また、上述のアンチエイリアスとの兼ね合いなのか、文字の大きさに対して、升目の総数が単調増加でない、つまり、文字を少し大きくすると升目総数が逆に少なくなってしまうこともある。下のグラフは、上と同じ「一」の文字から作った升目の数と文字の大きさの関係で、文字の大きさが増加しても升目の総数は増えたり減ったりしていることが分かる。

今回は、希望した升目の数に対して、できあがりの升目の数が下回らないようにし、多すぎた場合は、はみ出た個数だけランダムに斜線を入れることにした。1000 マスを希望して 1044 マスになった場合、 44 マスに斜線をひいておき、斜線のない升目の数が 1000 になるようにするのだ。斜線の升目はボーナスとして無条件に塗ることにして使えば困らないだろうとのコテサキ考えだ。

というわけで、とりあえず書いてみたのが次のコード。升目の数を希望に近づけるのに、 NMinimize を使って数値的に探索しているので、実行には数分かかってしまう。NMinimize のオプションを工夫することで多少の高速化は可能かもしれない。

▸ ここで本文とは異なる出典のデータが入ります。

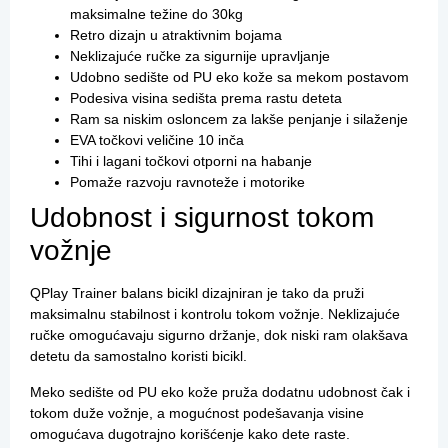
maksimalne težine do 30kg
Retro dizajn u atraktivnim bojama
Neklizajuće ručke za sigurnije upravljanje
Udobno sedište od PU eko kože sa mekom postavom
Podesiva visina sedišta prema rastu deteta
Ram sa niskim osloncem za lakše penjanje i silaženje
EVA točkovi veličine 10 inča
Tihi i lagani točkovi otporni na habanje
Pomaže razvoju ravnoteže i motorike
Udobnost i sigurnost tokom
vožnje
QPlay Trainer balans bicikl dizajniran je tako da pruži
maksimalnu stabilnost i kontrolu tokom vožnje. Neklizajuće
ručke omogućavaju sigurno držanje, dok niski ram olakšava
detetu da samostalno koristi bicikl.
Meko sedište od PU eko kože pruža dodatnu udobnost čak i
tokom duže vožnje, a mogućnost podešavanja visine
omogućava dugotrajno korišćenje kako dete raste.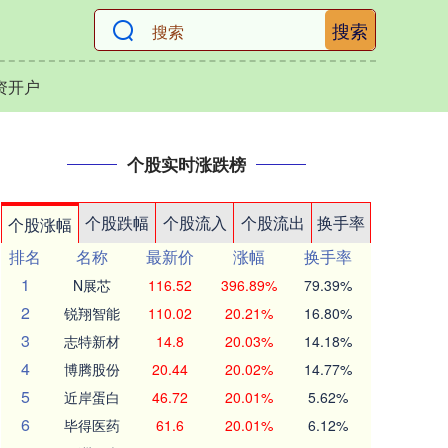
搜索
资开户
个股实时涨跌榜
个股跌幅
个股流入
个股流出
换手率
个股涨幅
排名
名称
最新价
涨幅
换手率
1
N展芯
116.52
396.89%
79.39%
2
锐翔智能
110.02
20.21%
16.80%
3
志特新材
14.8
20.03%
14.18%
4
博腾股份
20.44
20.02%
14.77%
5
近岸蛋白
46.72
20.01%
5.62%
6
毕得医药
61.6
20.01%
6.12%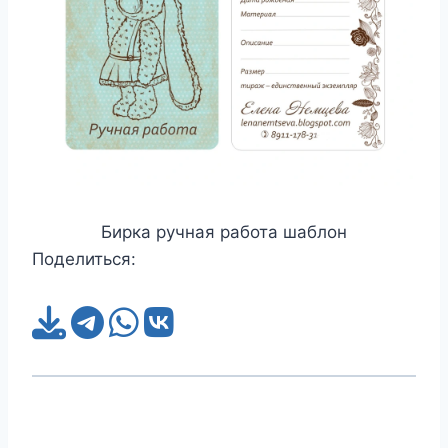
Бирка ручная работа шаблон
Поделиться: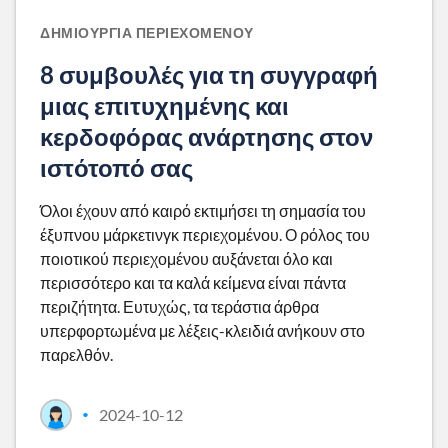
ΔΗΜΙΟΥΡΓΊΑ ΠΕΡΙΕΧΟΜΈΝΟΥ
8 συμβουλές για τη συγγραφή
μιας επιτυχημένης και
κερδοφόρας ανάρτησης στον
ιστότοπό σας
Όλοι έχουν από καιρό εκτιμήσει τη σημασία του
έξυπνου μάρκετινγκ περιεχομένου. Ο ρόλος του
ποιοτικού περιεχομένου αυξάνεται όλο και
περισσότερο και τα καλά κείμενα είναι πάντα
περιζήτητα. Ευτυχώς, τα τεράστια άρθρα
υπερφορτωμένα με λέξεις-κλειδιά ανήκουν στο
παρελθόν.
2024-10-12
•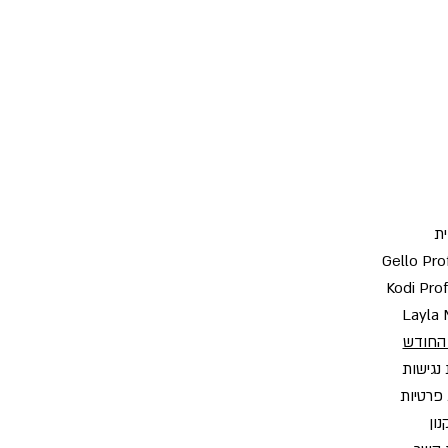
ת
Gello Pro
Kodi Pro
Layla 
החודש
נגישות
 פרטיות
ון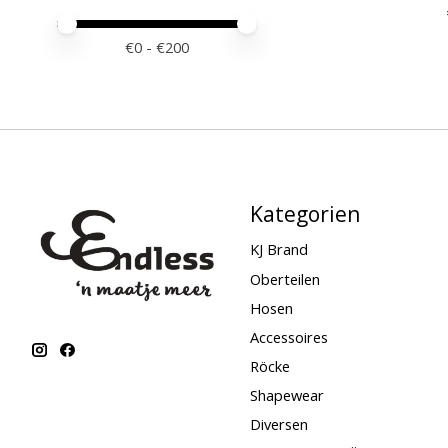
Preis – Mindestwert
Price maximum value
€
0
- €
200
Kategorien
KJ Brand
Oberteilen
Hosen
Accessoires
Röcke
Shapewear
Diversen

str = "合格";  (* 升目にしたい文字列 *)
target = 1000;  (* 希望する升目数 *)
(* 文字を白黒二値(1, 0)のマトリックスに変換する関数 *)
rst[fsize_] := ImageData[Binarize[Rasterize[
  Style[str, FontSize -> fsize, FontFamily -> "ヒラギノ角ゴ Std W8"]]]]
(* 黒ピクセル数と目標値の差分を計算する関数 *)
tgf[fsize_?NumericQ] := Count[rst[fsize], 0, {2}] - target
(* 差分の最小化 *)
sol = NMinimize[{tgf[fsize], tgf[fsize] >= 0}, {{fsize, 10, 100}}]
(* 升目と斜線を描画 *)
masu = Rectangle[#, # + 1] & /@
  Reverse /@ Position[Reverse@rst[fsize /. sol[[2]]], 0, {2}];
Graphics[{White, EdgeForm[Thin], masu, Black,
  Line[List @@ #] & /@ RandomSample[masu, Floor@sol[[1]]]}]

ちなみに、Windows 環境でいろいろな字体を試すには、関数 rst にある字体の指定を次のようにする必要がある。

FontFamily ->
   FromCharacterCode[ToCharacterCode["MS Pゴシック", "ShiftJIS"]]


いまも、ラジオ体操のスタンプカードって、続いているのだろうか。